As I said, this is just a draft. There are lots of details. (Those who wish to blow the brain can
look at the code right now.)
The obvious optimization is to write only diffs. Since last time, not everything has changed.
Equally obvious, but more controversial and requiring heuristic optimization, is to write something down to the point of photographing (and switch to r / o), in the hope that it will not change. Then you can simply use the finished recorded block on the disk, without repeating the disk operation for this page of memory.
It is also clear that the working set of the program (or rather, its not read only part) will potentially double during the snapshot recording: if we are unlucky, while we record the state, the program “overtakes”, overwrites all its pages and all of them have to select second physical page of RAM. That is, if bad luck costs RAM doubled during snapshot. In reality, the situation is always softer, but the “demand” for RAM during snapshot inevitably increases. In order to satisfy it without stopping the program due to lack of RAM, it would be good to prepare a little before snapshots, write pages that have changed to disk, and then they can “take away” the physical memory page if it is urgently needed elsewhere. Again, an attentive reader will see that the above has already been said about writing to disk proactively, but for other purposes.

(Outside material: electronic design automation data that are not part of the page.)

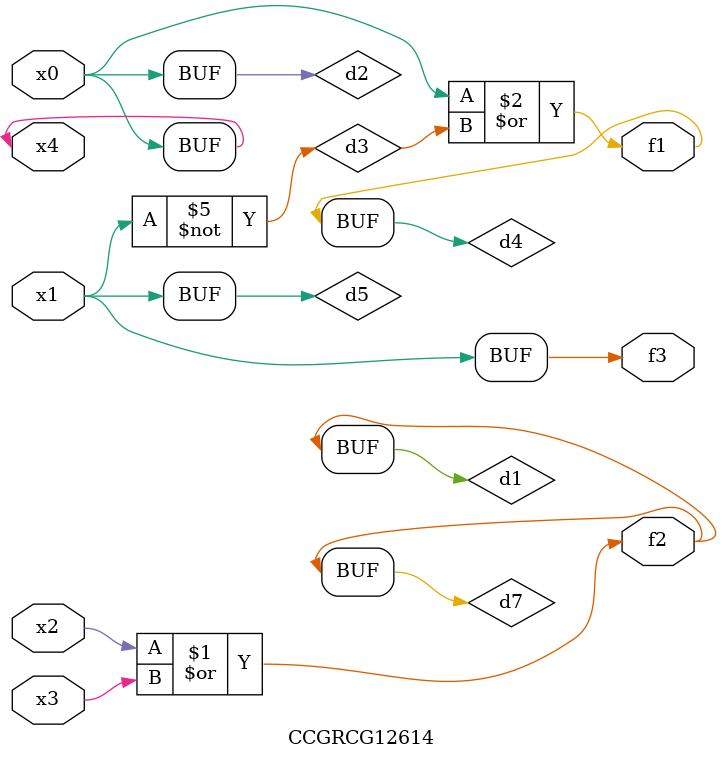
<source format=v>
module CCGRCG12614(
	input x0, x1, x2, x3, x4,
	output f1, f2, f3
);

	wire d1, d2, d3, d4, d5, d6, d7;

	or (d1, x2, x3);
	buf (d2, x0, x4);
	not (d3, x1);
	or (d4, d2, d3);
	not (d5, d3);
	nand (d6, d1, d3);
	or (d7, d1);
	assign f1 = d4;
	assign f2 = d7;
	assign f3 = d5;
endmodule

</source>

Preventive recording improves another indicator. Snapshot latency - the time between "photographing" and the end of recording photos on the disk.
I note that all this today is fully implemented and works in the OS kernel.
In this place we put a semicolon. After some time, I will try to write an article that links the previous topic - the synchronization primitives - and this one. That is, to write about the problems of implementing synchronization primitives in persistent memory.
And this will be an article that still has not been done properly. That is, to a significant extent it will consist of questions.